Utopia has meant different things to me at different times, over the years. You would identify with me on this one.

To start with, a toddler would list being in a cocoon in its parents’ arms as its favorite place on earth. Move a little up the evolutionary chart and you have young adolescents and their quirks, who, if given the opportunity, would banish that annoying opposite sex (whom they cannot comprehend at that stage) from the world, and then name it Utopia. Move on to that much-reviled, much-discussed species, the teenagers — and things change quite dramatically. Utopia for them would probably be a place farthest from home. Also, a being given a free hand at almost everything, and minimal parental interference, would definitely up the market value of this teenage utopia.

I am sure you get the idea by now. At different times in our lives, depending on how we are faring in life, love and work, we develop various, sometimes contradictory, definitions of our own personal paradise. These would generally take the form of being some kind of respite from the usual, the mundane. For the overworked corporate employee, with a dictator- like boss, nothing would be better than an indefinite, all-expense paid cruise to the Bahamas.

▶ [EXERCISE 1]:
From the dataset entries, extract the lines starting with the one containing "Note that the" and ending with the one containing "Then a software", including both.

Dataset entries:
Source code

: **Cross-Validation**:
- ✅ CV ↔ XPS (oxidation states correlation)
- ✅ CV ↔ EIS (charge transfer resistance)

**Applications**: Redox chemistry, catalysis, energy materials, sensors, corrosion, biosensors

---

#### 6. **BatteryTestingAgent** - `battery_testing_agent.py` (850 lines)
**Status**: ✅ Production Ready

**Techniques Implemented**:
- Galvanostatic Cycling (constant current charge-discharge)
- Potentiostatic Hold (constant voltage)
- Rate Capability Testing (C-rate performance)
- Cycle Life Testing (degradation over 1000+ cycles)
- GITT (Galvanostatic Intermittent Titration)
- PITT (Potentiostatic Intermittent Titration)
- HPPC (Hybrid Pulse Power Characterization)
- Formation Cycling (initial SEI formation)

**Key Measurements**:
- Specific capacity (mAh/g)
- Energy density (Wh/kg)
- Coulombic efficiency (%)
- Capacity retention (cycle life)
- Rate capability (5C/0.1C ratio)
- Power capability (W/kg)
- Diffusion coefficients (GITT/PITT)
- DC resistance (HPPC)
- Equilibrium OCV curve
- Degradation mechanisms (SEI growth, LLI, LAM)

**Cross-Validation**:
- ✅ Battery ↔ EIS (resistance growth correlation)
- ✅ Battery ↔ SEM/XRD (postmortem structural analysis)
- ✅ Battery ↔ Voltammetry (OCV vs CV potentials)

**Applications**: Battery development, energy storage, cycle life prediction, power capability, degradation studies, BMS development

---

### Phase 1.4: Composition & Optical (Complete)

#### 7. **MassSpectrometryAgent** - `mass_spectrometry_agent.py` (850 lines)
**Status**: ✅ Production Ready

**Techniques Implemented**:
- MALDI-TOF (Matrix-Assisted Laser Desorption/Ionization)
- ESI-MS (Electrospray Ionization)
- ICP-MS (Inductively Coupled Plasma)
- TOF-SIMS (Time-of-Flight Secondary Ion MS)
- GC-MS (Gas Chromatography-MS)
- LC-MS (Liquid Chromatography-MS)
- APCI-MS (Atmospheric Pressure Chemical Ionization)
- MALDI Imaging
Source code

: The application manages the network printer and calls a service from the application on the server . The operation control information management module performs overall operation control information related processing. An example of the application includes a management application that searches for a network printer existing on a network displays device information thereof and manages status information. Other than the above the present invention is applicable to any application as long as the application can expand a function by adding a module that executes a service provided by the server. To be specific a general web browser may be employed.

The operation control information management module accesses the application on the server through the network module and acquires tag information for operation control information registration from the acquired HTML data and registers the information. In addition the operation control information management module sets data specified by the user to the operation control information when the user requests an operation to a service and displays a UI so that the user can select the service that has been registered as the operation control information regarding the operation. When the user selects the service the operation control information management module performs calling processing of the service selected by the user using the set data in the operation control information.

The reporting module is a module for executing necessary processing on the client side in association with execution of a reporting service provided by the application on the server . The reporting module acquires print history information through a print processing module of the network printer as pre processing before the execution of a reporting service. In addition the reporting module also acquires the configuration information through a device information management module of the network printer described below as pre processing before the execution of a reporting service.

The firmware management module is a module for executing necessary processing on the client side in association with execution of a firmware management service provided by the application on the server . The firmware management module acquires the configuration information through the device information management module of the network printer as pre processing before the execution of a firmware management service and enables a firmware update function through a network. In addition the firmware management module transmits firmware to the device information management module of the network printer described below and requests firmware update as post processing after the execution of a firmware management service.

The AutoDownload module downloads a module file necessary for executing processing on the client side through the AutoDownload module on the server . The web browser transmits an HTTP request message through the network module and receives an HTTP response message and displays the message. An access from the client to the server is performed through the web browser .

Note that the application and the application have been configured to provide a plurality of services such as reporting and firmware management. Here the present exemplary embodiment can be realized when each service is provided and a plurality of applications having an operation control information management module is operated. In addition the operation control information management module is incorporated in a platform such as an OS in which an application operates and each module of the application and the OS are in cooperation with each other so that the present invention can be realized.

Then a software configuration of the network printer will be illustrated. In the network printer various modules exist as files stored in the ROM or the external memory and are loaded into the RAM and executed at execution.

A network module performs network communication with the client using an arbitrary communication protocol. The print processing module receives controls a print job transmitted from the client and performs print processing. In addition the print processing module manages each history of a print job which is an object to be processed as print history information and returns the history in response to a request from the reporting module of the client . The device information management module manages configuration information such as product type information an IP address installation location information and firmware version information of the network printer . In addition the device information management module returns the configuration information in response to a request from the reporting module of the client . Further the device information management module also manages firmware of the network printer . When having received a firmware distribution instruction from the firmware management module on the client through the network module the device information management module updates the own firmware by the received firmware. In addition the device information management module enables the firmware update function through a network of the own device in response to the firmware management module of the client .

▶ [EXERCISE 2]:
In the passage on utopia, what would be best for the overworked corporate employee with a dictator-like boss?

▶ [OUTPUT 1]:
Note that the application and the application have been configured to provide a plurality of services such as reporting and firmware management. Here the present exemplary embodiment can be realized when each service is provided and a plurality of applications having an operation control information management module is operated. In addition the operation control information management module is incorporated in a platform such as an OS in which an application operates and each module of the application and the OS are in cooperation with each other so that the present invention can be realized.

Then a software configuration of the network printer will be illustrated. In the network printer various modules exist as files stored in the ROM or the external memory and are loaded into the RAM and executed at execution.

▶ [OUTPUT 2]:
An indefinite, all-expense paid cruise to the Bahamas.